Ступени Зимнего дворца были разбиты снарядом, и снарядом был исковеркан один из титанов, поддерживающих портик над входом в Эрмитаж. Соня показала Татаренко Зимнюю канавку, Марсово поле, могилы жертв революции, Инженерный замок, в котором задушили императора Павла, Петровский домик в Летнем саду. Татаренко слушал ее, не отрывая от нее глаз. Какая легкая у нее походка! Он следил за каждым изгибом ее бровей, за каждым взмахом ее ресниц, за каждым движением ее плеч, за каждым звуком ее голоса. Его поразило, как много она знает. Он тоже интересовался историей, но знал гораздо меньше, чем она. В царях он путался. Которая Екатерина была женой Петра Первого? Чей сын был Павел?
Иногда-она задавала ему вопросы о полетах и воздушных боях, но он отвечал неопределенно и неохотно: "Да, летаем... да, случаются бои". Ему, видимо, хотелось слушать, а не говорить. И только уже на обратном пути через мост, когда она обратила его внимание на закат, охвативший всю северную часть неба, вдруг сказал:
- Эх, разве такие закаты мы видим!..
- Где? Когда?
- Когда летаем. На высоте восьми тысяч метров, например. Весь мир пожар, и ты летишь сквозь пламя. Вот бы вам повидать!
Было уже поздно, и.когда они вернулись на квартиру, оказалось, что Лунин, не дождавшись Татаренко, уехал. Вероятно, за ним заезжал инженер. Татаренко заторопился, боясь опоздать к трамваю.
- Приезжайте к нам, - сказал он Соне.
- Лучше вы приезжайте.
- Я приеду, но не знаю когда. Полетов много. Вот как-нибудь выпадет денек потише, и я отпрошусь у гвардии майора.
- У Константина Игнатьича?
Татаренко кивнул.
- Вы любите его? - спросила Соня. - Он хороший?
- Ну! - воскликнул Татаренко с жаром. - Лучше не бывает!
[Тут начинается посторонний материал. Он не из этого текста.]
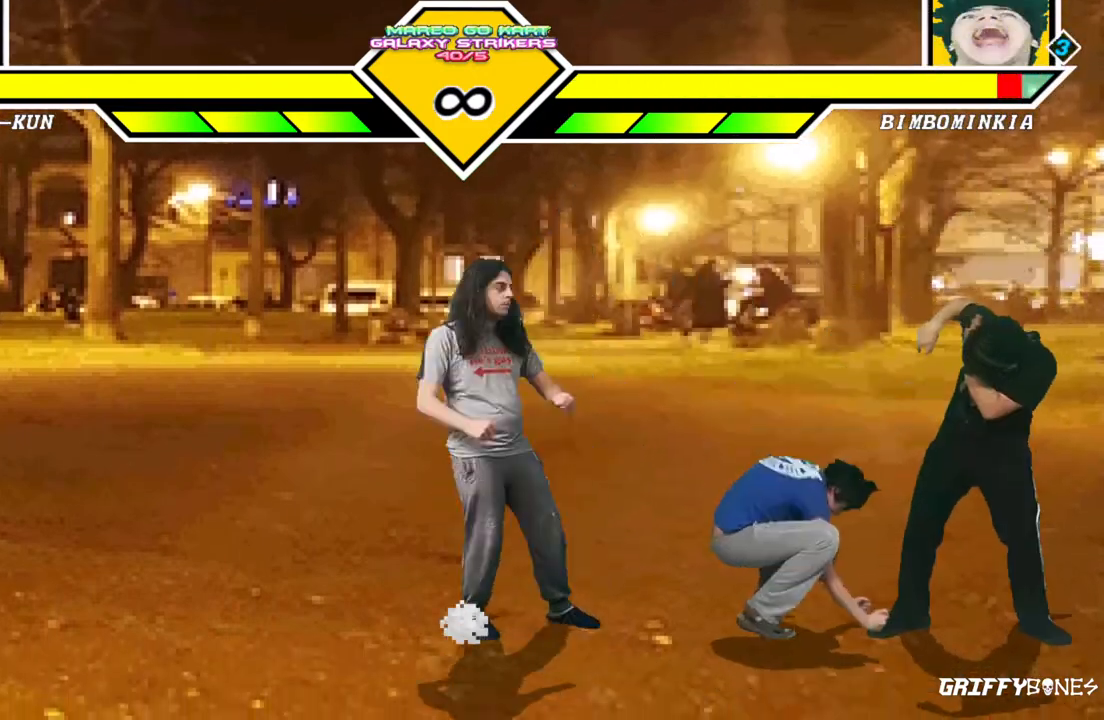
{"dt_ms": 500, "buttons": []}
- Я сама знаю, что он замечательный, - сказала Соня. - Он отнесся к Славе, как замечательный человек.
С тех пор Татаренко стал время от времени заезжать к Соне - раз в полторы, две недели, к концу дня. Он не мог предупредить ее заранее и всегда появлялся неожиданно, но заставал ее дома, потому что в эти часы она постоянно сидела за книжками. Услышав звонок, она открывала ему дверь, и лицо ее расцветало. Они немедленно уходили бродить по городу.
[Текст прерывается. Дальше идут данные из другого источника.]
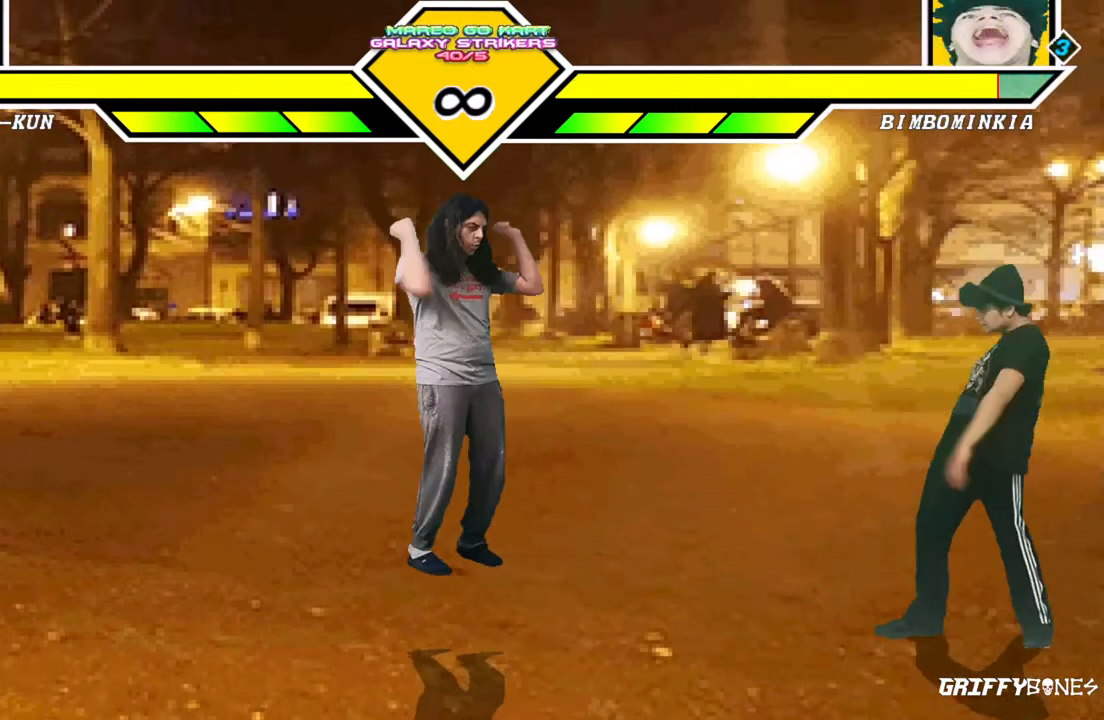
{"dt_ms": 500, "buttons": [], "events": []}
Это было время белых ночей, и всякий раз солнце заходило всё позже, а закат был пышнее. Для прогулок они выбирали всё новые места и мало-помалу обошли чуть ли не весь город - от порта до Лесного. Они говорили о зданиях, об истории, о театрах, о книгах. Он особенно интересовался Лениным и событиями Октябрьской революции, и она показала ему и площадь перед Финляндским вокзалом, где Ленин, приехав, говорил с народом, стоя на броневике, и улицу на Петроградской стороне, где он жил в семнадцатом году, и дворец Кшесинской, с балкона которого он столько раз выступал, и Смольный.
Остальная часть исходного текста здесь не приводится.